Revdecode-CUDA - Project Details

RevDecode-CUDA - Project Details

Overview

RevDecode is a Viterbi-based algorithm that provides a polynomial-time solution for traversing graphs and ranking candidate functions in binary malware detection. By modeling binaries as structured, directed layered graphs, RevDecode systematically decodes sequences and identifies the most relevant function mappings.

The initial CPU implementation of RevDecode faces significant performance bottlenecks when processing large-scale data—analyzing thousands of unknown functions with hundreds of candidate mappings can take over 15 minutes, limiting its practical use in malware detection. This thesis presents a CUDA-based, GPU-accelerated implementation of RevDecode that reduces processing time for identical datasets from roughly 16 minutes on a CPU to about 10 seconds on a GPU—achieving nearly a 100× speedup. The implementation employs three kernel approaches—Naive, Segment-Based Estimation, and Fine-Grained—to optimize performance, scalability, and accuracy in processing binary function libraries.

Figure: Time Performance Comparison: CPU vs. GPU.

Architecture Design

CPU Approach

Revdecode models binaries as layered graphs, where each layer represents an unknown function and the nodes within a layer correspond to candidate mappings. Edges between nodes in consecutive layers capture the adjacency relationships that define possible transitions between candidate mappings. The CPU baseline approach processes this graph sequentially, iteratively evaluating the edges between adjacent layers. This results in a time complexity of approximately O(n × m²), where n is the number of layers and m is the average number of candidate mappings per layer.

Figure: Sequential Traversal of the Layered Graph in the CPU Baseline Approach.

GPU Naive Approach

In the GPU Naive approach, the same layered graph structure is traversed using parallel execution on the GPU. A single thread block is deployed with m threads, with each thread responsible for processing all edges connecting a node in one layer to every node in its successive layer, iteratively. This parallelization reduces the computational complexity to roughly O(n × m).

Figure: Parallel Traversal of the Layered Graph in the GPU Naive Approach.

GPU Segment-Based Estimation Approach

The GPU Segment-Based Estimation approach employs an approximation strategy to boost scalability, sacrificing a slight degree of accuracy. The fundamental idea is to divide the layered graph into several segments, with each segment representing a continuous series of consecutive layers. Each segment is processed independently by a dedicated thread block, where threads compute cumulative weights for all edges connecting nodes within that segment—similar to the operations performed in the GPU Naive approach.

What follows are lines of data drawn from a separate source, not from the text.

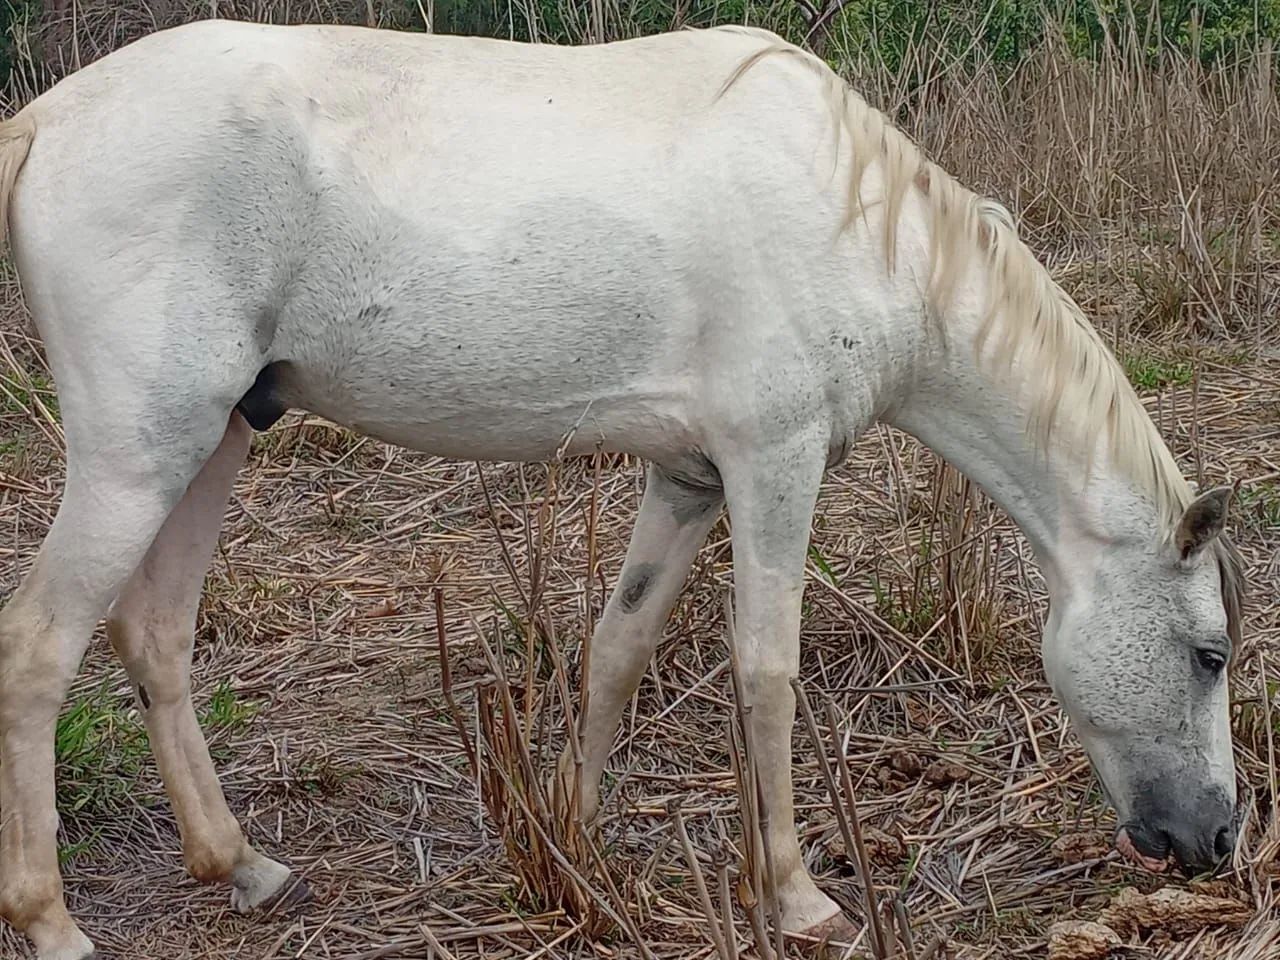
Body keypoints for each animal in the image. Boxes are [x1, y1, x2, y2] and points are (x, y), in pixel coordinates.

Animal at [0, 19, 1245, 960]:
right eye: (1207, 654)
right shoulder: (773, 463)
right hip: (137, 457)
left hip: (212, 440)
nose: (1216, 840)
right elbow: (764, 670)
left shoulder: (685, 481)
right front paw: (794, 896)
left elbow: (617, 645)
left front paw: (576, 828)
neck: (853, 225)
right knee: (40, 650)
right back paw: (51, 921)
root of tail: (49, 119)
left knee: (156, 637)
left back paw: (242, 864)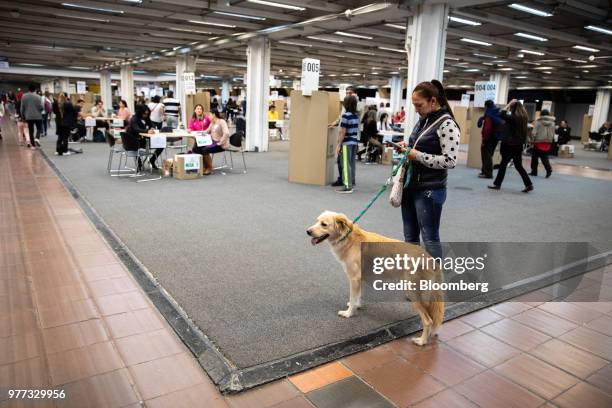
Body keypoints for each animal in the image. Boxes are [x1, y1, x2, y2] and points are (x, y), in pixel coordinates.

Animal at [306, 212, 444, 346]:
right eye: (317, 221)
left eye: (324, 224)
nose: (307, 231)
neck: (347, 238)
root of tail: (430, 259)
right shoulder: (359, 279)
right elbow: (358, 296)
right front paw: (356, 305)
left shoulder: (354, 278)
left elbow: (353, 296)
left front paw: (348, 313)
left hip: (414, 293)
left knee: (428, 321)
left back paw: (422, 341)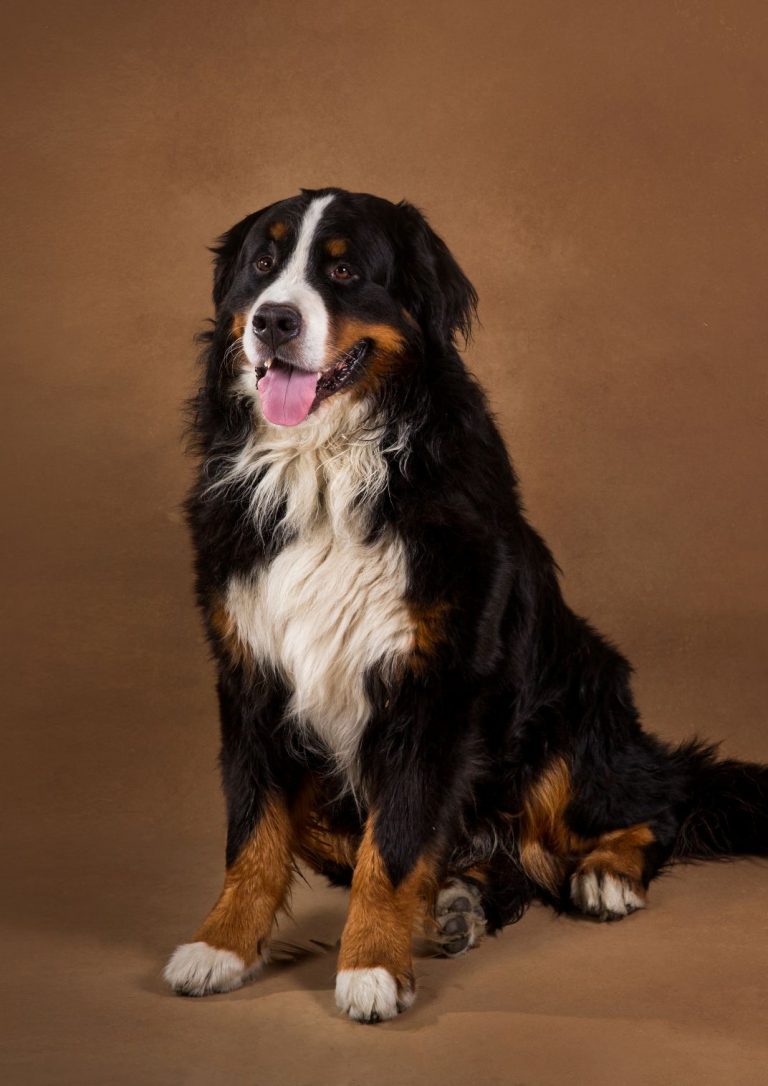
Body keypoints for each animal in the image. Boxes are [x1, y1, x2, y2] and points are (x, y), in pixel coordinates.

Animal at [166, 184, 768, 1016]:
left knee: (657, 804)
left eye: (344, 270)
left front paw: (371, 968)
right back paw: (461, 900)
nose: (273, 320)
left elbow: (393, 841)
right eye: (263, 264)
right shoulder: (252, 674)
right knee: (493, 861)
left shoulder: (434, 684)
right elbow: (254, 834)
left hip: (572, 704)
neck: (324, 469)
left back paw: (605, 875)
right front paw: (221, 945)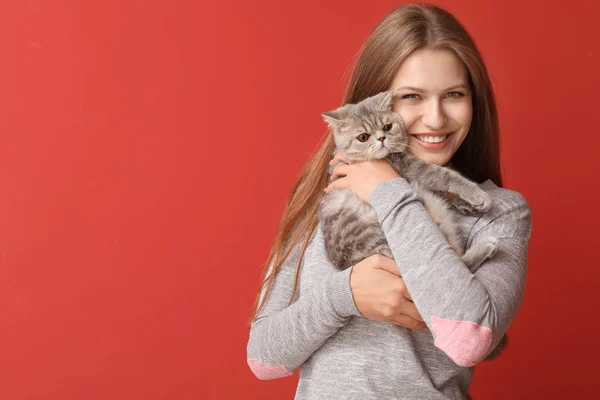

Following the initial segment processing, the approach enters a merging stage designed to incorporate dependencies that span segment boundaries. In this stage, adjacent segments are merged iteratively until a single segment remains, yielding the final cumulative weight results. This design ensures that each thread block can handle a manageable subset of the grapgh. Additionally, by partitioning the graph into smaller segments, more thread blocks can be deployed concurrently—each processing fewer layers—which reduces the time complexity to approximately O((n / #deployed thread blocks) x m).

Figure: Parallel Traversal of the Layered Graph in the GPU Segment-Based Estimation Approach.

GPU Fine-Grained Approach

In the GPU Fine-Grained approach, as in the GPU Naive approach, the layered graph is processed sequentially at the layer level, but all edge computations between candidate nodes in consecutive layers are performed concurrently. Each candidate node is assigned its own thread block, and within that block, each thread computes a single edge transition. With all m × m transitions per layer computed in parallel, the time complexity is reduced to O(n).

Figure: Parallel Traversal of the Layered Graph in the GPU Fine-Grained Approach.

Additionally, the GPU Fine-Grained approach introduces a parallel sorting phase using a bitonic sort algorithm. Once the cumulative weights for each edge transition are computed within a thread block, the threads immediately perform a bitonic sort to arrange these weights in descending order. In each sorting stage, every thread is assigned a pair of elements to compare and, if necessary, swap. This unique feature distinguishes the Fine-Grained approach from the Naive and Segment-Based Estimation approaches, which handle sorting iteratively.

Figure: Bitonic Sort.

Status

RevDecode has been recently submitted to the USENIX Security Symposium 2025 for review. In light of the ongoing evaluation process, the source code is currently under embargo and will be released publicly once the review is complete and the work is accepted for publication.